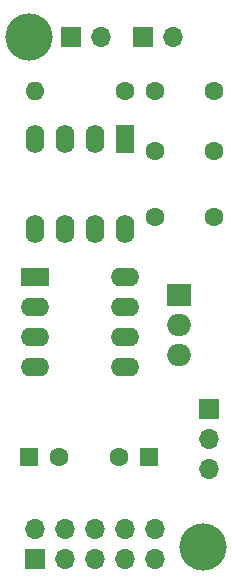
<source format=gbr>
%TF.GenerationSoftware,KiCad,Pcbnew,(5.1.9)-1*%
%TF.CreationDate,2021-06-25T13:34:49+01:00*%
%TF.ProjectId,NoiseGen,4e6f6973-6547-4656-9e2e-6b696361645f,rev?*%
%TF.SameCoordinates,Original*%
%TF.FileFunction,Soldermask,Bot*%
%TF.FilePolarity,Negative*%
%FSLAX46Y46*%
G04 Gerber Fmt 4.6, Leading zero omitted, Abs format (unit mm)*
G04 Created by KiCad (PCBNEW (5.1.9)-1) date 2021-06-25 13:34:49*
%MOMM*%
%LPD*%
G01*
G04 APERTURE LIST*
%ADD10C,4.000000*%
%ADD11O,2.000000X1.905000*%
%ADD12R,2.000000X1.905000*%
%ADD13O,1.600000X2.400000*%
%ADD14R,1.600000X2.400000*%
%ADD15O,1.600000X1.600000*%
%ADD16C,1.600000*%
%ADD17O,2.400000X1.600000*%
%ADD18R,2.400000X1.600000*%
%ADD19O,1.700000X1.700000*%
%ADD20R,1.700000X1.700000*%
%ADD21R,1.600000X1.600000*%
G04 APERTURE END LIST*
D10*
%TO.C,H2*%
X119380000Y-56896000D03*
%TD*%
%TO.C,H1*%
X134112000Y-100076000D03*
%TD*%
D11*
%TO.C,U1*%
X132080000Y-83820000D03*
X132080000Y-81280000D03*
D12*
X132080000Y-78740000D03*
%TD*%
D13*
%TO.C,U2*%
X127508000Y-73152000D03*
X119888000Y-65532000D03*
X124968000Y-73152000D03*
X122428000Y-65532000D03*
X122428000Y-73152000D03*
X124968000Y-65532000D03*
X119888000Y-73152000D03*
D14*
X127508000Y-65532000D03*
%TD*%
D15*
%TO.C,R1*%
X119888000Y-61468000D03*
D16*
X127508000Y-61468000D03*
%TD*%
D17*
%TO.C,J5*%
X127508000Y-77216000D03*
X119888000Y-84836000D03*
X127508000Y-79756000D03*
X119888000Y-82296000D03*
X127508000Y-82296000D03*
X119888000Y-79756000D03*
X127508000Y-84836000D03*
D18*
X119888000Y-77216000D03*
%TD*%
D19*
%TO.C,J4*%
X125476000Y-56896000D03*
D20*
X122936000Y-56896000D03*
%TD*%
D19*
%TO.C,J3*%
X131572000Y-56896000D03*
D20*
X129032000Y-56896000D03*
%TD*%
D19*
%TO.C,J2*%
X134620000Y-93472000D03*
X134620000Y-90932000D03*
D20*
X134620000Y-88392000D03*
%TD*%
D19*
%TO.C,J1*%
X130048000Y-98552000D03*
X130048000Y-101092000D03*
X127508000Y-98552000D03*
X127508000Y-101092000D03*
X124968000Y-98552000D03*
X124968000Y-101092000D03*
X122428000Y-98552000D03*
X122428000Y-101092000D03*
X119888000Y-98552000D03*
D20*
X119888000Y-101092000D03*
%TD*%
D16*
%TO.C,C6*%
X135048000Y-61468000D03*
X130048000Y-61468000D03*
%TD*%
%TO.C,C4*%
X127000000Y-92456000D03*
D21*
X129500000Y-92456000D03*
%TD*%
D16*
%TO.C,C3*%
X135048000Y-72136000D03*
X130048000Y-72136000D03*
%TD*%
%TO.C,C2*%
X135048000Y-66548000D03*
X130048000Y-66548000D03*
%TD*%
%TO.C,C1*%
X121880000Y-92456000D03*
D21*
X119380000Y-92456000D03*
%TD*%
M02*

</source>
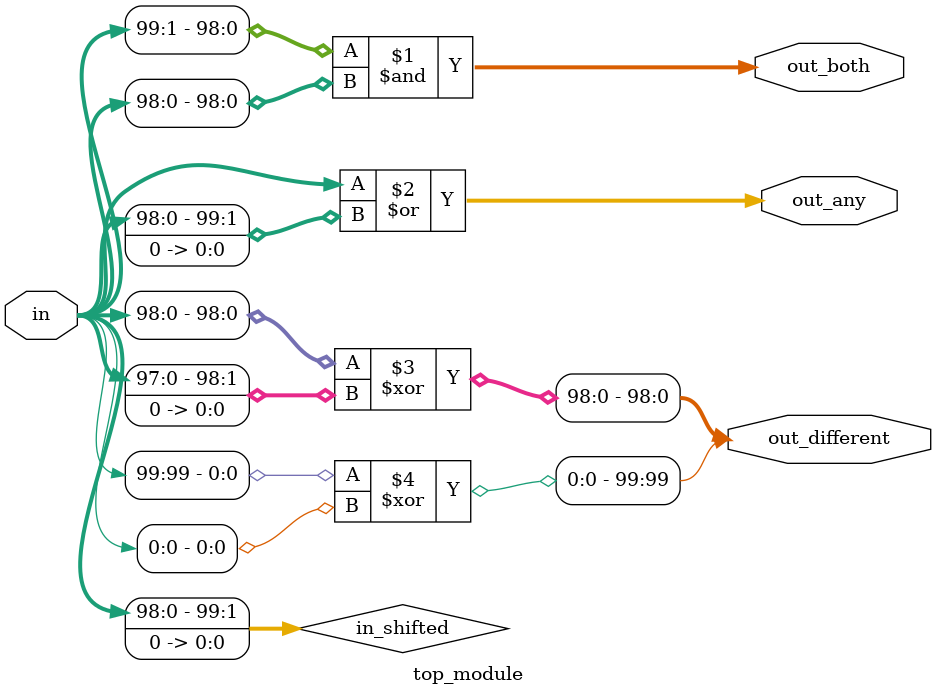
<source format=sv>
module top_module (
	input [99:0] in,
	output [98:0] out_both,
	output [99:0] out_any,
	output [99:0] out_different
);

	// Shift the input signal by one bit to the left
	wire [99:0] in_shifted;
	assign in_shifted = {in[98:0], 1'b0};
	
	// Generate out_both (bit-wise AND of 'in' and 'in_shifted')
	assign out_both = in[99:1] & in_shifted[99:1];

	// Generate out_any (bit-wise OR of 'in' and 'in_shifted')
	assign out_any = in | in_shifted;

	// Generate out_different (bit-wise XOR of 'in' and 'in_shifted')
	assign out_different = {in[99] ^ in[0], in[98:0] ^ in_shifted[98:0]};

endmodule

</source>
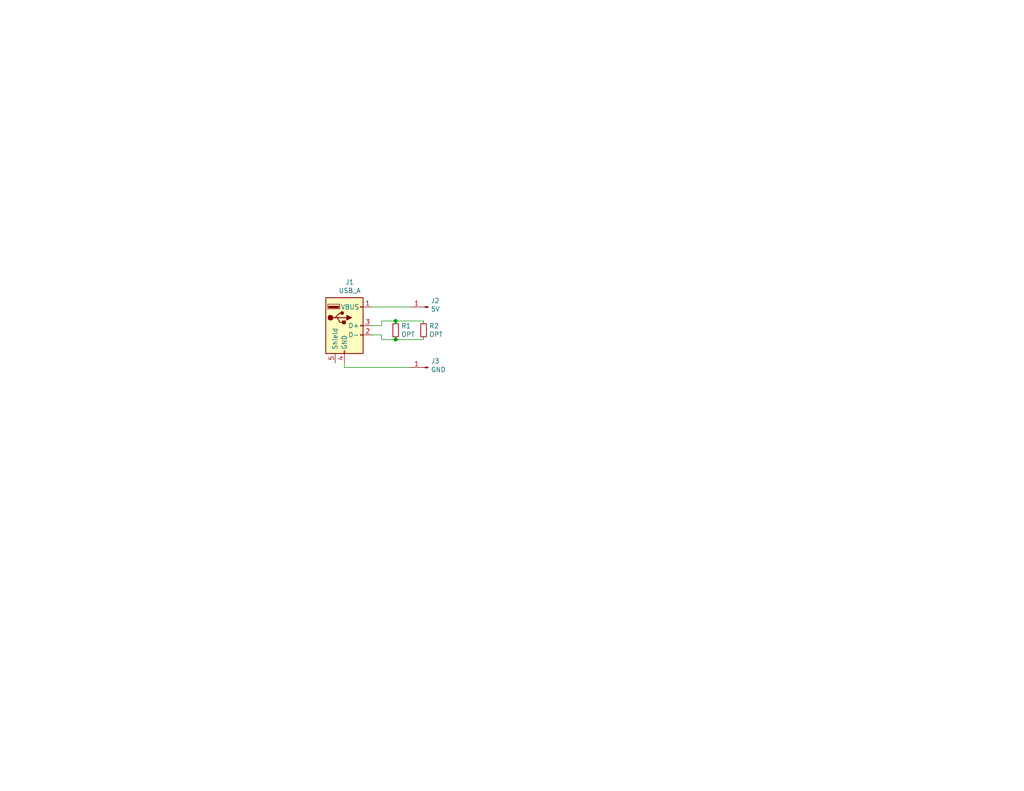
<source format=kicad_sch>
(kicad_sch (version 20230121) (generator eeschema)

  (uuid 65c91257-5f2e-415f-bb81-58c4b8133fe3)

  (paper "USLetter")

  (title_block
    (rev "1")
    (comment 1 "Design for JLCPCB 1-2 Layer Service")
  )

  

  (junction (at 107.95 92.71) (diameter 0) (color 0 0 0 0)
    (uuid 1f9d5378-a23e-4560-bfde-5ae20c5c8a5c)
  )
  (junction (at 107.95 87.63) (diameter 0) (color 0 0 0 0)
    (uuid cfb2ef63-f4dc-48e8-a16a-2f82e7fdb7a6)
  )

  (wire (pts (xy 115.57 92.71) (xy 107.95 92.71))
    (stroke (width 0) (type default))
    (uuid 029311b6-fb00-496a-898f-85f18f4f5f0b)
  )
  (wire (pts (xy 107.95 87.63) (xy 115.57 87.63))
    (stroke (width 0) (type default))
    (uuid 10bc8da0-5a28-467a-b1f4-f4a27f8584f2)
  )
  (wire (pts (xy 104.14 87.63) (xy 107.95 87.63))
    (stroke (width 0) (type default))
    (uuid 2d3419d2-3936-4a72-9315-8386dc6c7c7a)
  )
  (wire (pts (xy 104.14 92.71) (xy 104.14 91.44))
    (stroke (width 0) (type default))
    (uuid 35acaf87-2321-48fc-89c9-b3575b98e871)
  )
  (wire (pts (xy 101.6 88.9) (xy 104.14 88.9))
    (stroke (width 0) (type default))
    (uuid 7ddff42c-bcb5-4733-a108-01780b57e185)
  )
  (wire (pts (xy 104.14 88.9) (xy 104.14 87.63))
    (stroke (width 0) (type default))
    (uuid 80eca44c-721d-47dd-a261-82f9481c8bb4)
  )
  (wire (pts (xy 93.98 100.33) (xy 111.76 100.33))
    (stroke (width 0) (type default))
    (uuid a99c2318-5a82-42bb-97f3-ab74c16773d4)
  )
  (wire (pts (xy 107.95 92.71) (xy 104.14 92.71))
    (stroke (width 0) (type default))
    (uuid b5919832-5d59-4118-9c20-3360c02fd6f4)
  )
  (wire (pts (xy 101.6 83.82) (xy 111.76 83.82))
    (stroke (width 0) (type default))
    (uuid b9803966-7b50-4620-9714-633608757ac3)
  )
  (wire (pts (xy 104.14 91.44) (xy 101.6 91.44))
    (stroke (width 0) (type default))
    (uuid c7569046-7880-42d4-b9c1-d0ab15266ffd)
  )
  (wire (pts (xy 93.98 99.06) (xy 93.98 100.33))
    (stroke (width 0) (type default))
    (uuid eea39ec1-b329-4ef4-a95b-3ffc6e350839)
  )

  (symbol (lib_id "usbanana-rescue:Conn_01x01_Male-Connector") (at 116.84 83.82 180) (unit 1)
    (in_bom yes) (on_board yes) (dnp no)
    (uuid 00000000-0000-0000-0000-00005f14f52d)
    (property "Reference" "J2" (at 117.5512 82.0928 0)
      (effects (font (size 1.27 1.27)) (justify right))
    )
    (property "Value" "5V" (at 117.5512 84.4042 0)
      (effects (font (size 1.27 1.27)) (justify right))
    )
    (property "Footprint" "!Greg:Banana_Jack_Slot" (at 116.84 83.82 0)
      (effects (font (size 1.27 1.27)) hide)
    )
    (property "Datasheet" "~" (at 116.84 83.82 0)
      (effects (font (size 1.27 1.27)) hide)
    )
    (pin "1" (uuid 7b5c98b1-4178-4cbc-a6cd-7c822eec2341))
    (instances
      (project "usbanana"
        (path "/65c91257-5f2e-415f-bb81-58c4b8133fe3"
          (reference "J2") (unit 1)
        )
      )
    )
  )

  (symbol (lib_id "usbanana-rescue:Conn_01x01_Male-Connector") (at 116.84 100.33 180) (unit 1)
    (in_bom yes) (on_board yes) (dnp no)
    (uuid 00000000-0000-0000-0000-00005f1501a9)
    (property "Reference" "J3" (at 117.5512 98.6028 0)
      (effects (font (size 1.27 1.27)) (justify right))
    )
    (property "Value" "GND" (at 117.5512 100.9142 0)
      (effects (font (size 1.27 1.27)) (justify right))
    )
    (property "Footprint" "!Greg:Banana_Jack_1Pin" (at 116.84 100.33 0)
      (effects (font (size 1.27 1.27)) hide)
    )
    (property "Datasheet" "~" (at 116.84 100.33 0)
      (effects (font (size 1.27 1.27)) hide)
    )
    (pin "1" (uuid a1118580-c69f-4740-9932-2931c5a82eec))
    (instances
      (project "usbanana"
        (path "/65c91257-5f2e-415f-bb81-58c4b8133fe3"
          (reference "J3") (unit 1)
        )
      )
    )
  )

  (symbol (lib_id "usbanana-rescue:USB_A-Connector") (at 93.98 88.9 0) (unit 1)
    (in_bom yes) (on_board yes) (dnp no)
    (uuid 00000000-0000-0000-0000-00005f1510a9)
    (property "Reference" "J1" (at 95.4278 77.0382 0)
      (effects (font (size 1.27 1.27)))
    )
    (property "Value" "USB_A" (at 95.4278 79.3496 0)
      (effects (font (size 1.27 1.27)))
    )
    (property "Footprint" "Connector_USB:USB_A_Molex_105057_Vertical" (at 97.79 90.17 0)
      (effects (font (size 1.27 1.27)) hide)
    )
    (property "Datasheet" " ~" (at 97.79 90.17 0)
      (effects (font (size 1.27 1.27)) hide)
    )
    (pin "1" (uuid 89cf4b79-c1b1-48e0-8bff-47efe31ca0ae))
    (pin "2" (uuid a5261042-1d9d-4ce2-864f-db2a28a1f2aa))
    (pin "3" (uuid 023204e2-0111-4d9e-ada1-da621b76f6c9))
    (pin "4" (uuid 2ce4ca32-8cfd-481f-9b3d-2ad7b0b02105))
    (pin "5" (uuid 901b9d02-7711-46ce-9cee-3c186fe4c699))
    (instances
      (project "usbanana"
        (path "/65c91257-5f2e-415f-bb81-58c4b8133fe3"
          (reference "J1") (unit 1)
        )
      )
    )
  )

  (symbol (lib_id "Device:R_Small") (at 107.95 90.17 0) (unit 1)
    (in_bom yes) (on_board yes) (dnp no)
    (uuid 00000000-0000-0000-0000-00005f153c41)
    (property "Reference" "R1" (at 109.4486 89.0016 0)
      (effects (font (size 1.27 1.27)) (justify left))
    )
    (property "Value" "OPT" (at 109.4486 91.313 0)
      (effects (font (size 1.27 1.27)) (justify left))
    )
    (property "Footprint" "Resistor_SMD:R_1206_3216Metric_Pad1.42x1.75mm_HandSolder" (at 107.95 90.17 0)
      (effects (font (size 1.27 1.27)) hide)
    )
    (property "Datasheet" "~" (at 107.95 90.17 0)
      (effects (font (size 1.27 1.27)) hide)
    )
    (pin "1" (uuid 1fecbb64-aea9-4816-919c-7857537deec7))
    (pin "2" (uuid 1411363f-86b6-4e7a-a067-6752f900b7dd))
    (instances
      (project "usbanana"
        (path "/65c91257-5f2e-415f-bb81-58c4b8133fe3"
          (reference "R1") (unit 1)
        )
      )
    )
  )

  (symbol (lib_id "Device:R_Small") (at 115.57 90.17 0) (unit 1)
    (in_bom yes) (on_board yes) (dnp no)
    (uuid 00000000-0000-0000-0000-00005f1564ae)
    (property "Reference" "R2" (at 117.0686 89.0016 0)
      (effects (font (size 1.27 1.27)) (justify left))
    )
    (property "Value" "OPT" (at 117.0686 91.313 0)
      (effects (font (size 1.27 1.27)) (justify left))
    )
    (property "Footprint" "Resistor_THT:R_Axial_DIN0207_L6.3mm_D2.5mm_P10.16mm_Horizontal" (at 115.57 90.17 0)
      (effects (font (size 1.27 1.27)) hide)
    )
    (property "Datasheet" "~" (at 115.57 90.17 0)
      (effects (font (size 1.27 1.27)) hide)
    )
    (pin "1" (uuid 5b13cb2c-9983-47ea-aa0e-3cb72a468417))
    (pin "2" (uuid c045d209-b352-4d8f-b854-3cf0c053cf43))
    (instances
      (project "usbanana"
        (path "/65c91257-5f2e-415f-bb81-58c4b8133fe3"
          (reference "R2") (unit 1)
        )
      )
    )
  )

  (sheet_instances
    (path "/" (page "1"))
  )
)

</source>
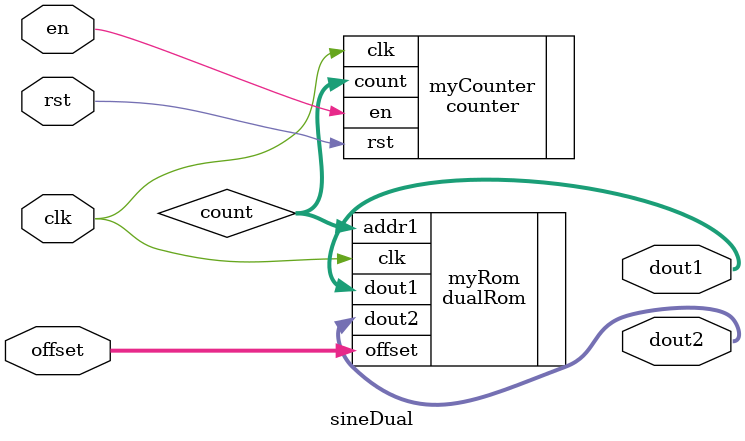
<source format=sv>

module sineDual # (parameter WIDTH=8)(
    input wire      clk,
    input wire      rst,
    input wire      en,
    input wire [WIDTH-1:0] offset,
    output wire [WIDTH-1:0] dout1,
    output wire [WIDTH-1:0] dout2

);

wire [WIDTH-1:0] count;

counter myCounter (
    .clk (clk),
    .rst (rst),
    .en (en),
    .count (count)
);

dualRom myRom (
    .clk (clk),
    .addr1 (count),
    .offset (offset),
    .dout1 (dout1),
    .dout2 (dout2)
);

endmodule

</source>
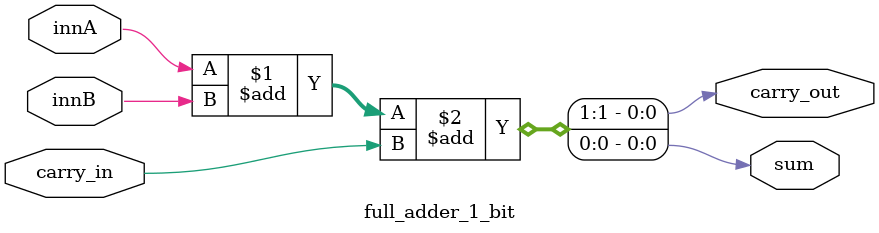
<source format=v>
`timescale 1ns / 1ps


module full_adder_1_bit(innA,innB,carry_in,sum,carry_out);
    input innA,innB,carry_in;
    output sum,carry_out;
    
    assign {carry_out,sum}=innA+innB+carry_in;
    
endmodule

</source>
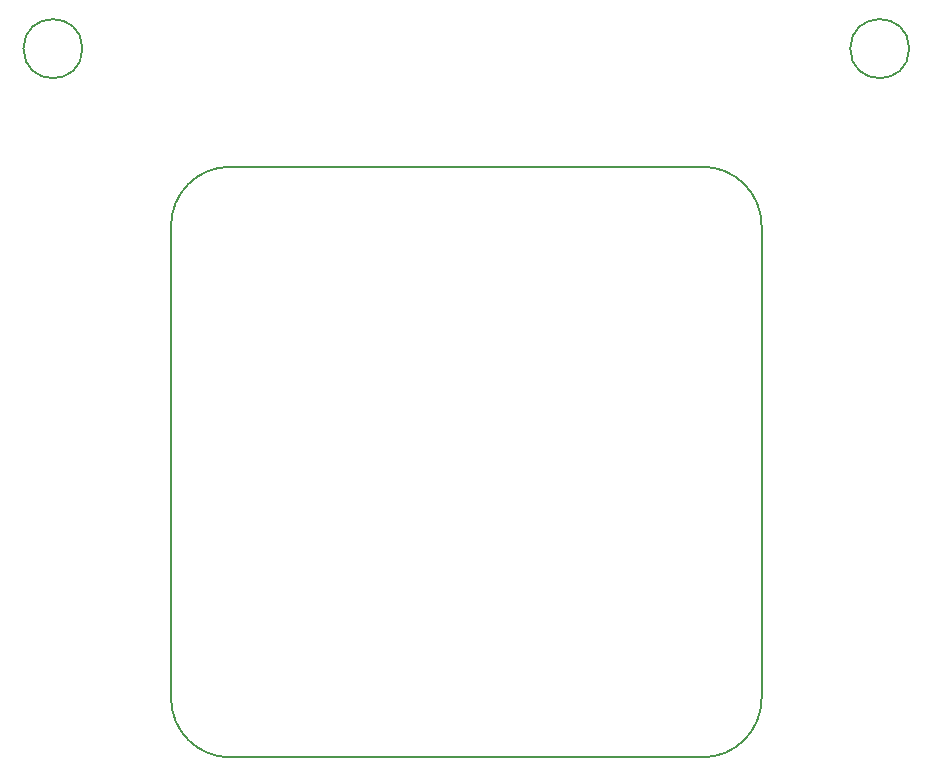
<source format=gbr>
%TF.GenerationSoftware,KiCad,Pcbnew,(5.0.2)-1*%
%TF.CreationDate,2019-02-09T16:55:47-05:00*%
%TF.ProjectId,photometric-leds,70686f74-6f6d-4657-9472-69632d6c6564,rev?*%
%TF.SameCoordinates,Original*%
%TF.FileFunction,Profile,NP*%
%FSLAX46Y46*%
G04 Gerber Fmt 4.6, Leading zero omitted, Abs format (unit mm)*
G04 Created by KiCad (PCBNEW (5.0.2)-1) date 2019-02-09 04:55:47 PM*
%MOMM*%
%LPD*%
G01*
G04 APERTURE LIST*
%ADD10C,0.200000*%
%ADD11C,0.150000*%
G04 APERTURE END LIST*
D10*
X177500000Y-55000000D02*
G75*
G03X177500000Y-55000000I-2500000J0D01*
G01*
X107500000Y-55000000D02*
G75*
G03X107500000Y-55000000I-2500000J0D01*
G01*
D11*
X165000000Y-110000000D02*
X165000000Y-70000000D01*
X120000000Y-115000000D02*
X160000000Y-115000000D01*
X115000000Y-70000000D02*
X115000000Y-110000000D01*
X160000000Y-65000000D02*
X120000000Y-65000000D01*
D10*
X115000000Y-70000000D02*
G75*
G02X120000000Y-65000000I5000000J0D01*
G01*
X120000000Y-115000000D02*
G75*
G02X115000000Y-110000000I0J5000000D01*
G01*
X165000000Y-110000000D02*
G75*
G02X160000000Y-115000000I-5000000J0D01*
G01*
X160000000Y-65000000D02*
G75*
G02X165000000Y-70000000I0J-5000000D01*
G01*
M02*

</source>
--
- _Exercise instructions_
The expected answer is a copy of each line above containing "wise".

- _Completed exercise_
	// Generate out_both (bit-wise AND of 'in' and 'in_shifted')
	// Generate out_any (bit-wise OR of 'in' and 'in_shifted')
	// Generate out_different (bit-wise XOR of 'in' and 'in_shifted')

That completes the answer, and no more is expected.